* [YOUR TASK]
Repeat the stretch of entries below from the line with "Putuskan Mata Rantai Covid 19 Arif Wayae" through the line with "- 2,813 views". Include both ends and add nothing.

■ ■ ■

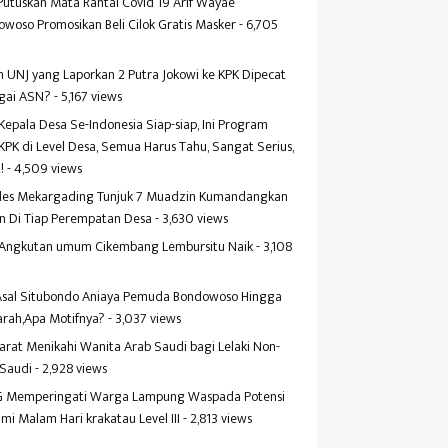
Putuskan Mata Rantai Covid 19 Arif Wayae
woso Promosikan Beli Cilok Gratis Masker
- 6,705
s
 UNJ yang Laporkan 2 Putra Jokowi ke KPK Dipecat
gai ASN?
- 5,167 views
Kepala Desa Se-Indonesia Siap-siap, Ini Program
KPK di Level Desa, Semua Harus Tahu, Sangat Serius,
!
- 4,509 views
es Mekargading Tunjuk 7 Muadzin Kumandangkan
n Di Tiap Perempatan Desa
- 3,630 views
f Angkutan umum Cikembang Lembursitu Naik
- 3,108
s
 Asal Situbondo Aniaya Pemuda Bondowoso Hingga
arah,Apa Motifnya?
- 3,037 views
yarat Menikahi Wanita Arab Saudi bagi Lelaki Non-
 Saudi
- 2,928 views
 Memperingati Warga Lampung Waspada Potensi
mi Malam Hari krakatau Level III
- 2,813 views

■ ■ ■

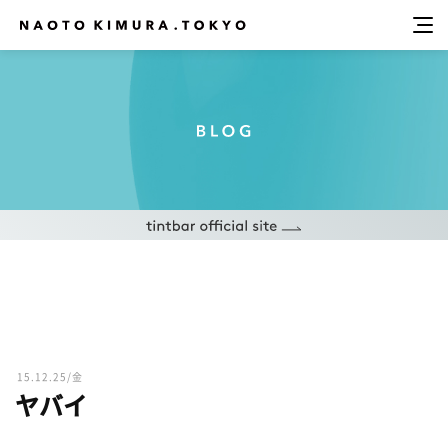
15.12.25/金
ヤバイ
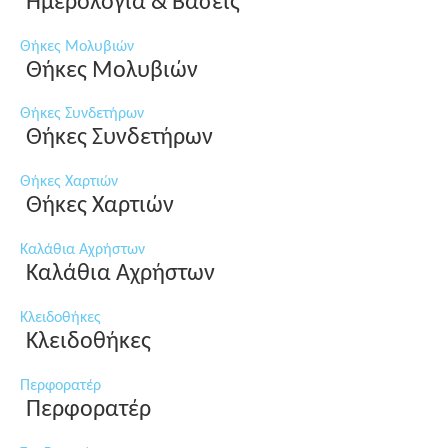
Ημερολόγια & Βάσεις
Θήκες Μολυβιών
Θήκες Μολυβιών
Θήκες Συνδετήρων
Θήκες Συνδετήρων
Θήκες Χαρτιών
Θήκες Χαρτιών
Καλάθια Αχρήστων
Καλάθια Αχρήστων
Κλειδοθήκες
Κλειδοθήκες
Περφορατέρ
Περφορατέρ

■ ■ ■

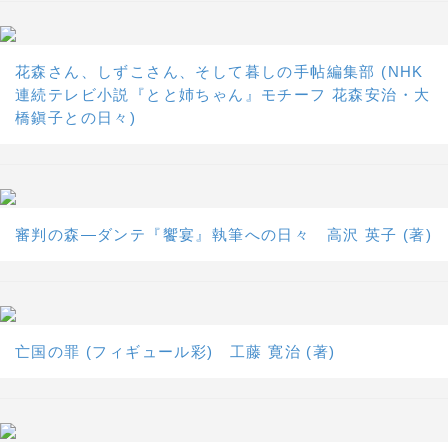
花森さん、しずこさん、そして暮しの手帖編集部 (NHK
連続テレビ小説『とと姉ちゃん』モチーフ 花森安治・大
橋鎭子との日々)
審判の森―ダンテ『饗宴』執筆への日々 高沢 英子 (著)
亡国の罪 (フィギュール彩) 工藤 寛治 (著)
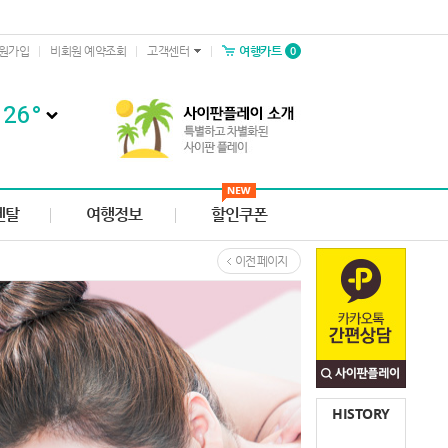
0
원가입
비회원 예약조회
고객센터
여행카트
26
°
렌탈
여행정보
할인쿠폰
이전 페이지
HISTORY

■ ■ ■

* [REPLY]
Putuskan Mata Rantai Covid 19 Arif Wayae
woso Promosikan Beli Cilok Gratis Masker
- 6,705
s
 UNJ yang Laporkan 2 Putra Jokowi ke KPK Dipecat
gai ASN?
- 5,167 views
Kepala Desa Se-Indonesia Siap-siap, Ini Program
KPK di Level Desa, Semua Harus Tahu, Sangat Serius,
!
- 4,509 views
es Mekargading Tunjuk 7 Muadzin Kumandangkan
n Di Tiap Perempatan Desa
- 3,630 views
f Angkutan umum Cikembang Lembursitu Naik
- 3,108
s
 Asal Situbondo Aniaya Pemuda Bondowoso Hingga
arah,Apa Motifnya?
- 3,037 views
yarat Menikahi Wanita Arab Saudi bagi Lelaki Non-
 Saudi
- 2,928 views
 Memperingati Warga Lampung Waspada Potensi
mi Malam Hari krakatau Level III
- 2,813 views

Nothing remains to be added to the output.